Document text.
----

Our manias and wounds come from many places. To me, uncovering and naming our scars and their sources is pretty damn heroic. If that preoccupies the narrative action of so much fiction, well, so what? Like any other art, story-telling is forged in real cultures, times, and places. The West, in the 20th century, was the locus of unspeakable atrocity, broadcast, for the first time in human history, across the world in photographs, in never-ending loops of film, eventually in color, now in ever-higher definition. Of course we’re fucking crazy. Of course it is (and isn’t) all our fault.
Baxter does not resolve the tension between feeling like an Old Leftist and allowing for the possibility that some things really stem from generational transgressions. After the riff on helplessness, he says “And I suppose I am nostalgic — as a writer, of course — for stories with mindful villainy, villainy with clear motives that any adult would understand, bad behavior with a sense of scale that would give back to us our imaginative grip on the despicable and the admirable and our capacity to have some opinions about the two.”

----

Tasks to perform.
A: Rewrite part of the passage on fiction, switching "photographs" to "newspapers": begin at the words "Our manias and" and stop after "all our fault.".
B: Answer these on the passage on fiction:
(i) In which century does it say the West was the locus of unspeakable atrocity?
(ii) What tension does Baxter leave unresolved?
(iii) As a writer, what kind of stories is Baxter nostalgic for?
The material that comes next has no connection to the passage on fiction.

Data provided.
----

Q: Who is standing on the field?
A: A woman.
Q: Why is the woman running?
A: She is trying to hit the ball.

----

Numbered responses.
A:
Our manias and wounds come from many places. To me, uncovering and naming our scars and their sources is pretty damn heroic. If that preoccupies the narrative action of so much fiction, well, so what? Like any other art, story-telling is forged in real cultures, times, and places. The West, in the 20th century, was the locus of unspeakable atrocity, broadcast, for the first time in human history, across the world in newspapers, in never-ending loops of film, eventually in color, now in ever-higher definition. Of course we’re fucking crazy. Of course it is (and isn’t) all our fault.

B:
(i) The 20th century.
(ii) The tension between feeling like an Old Leftist and allowing for the possibility that some things really stem from generational transgressions.
(iii) Stories with mindful villainy: villainy with clear motives that any adult would understand, and bad behavior with a sense of scale.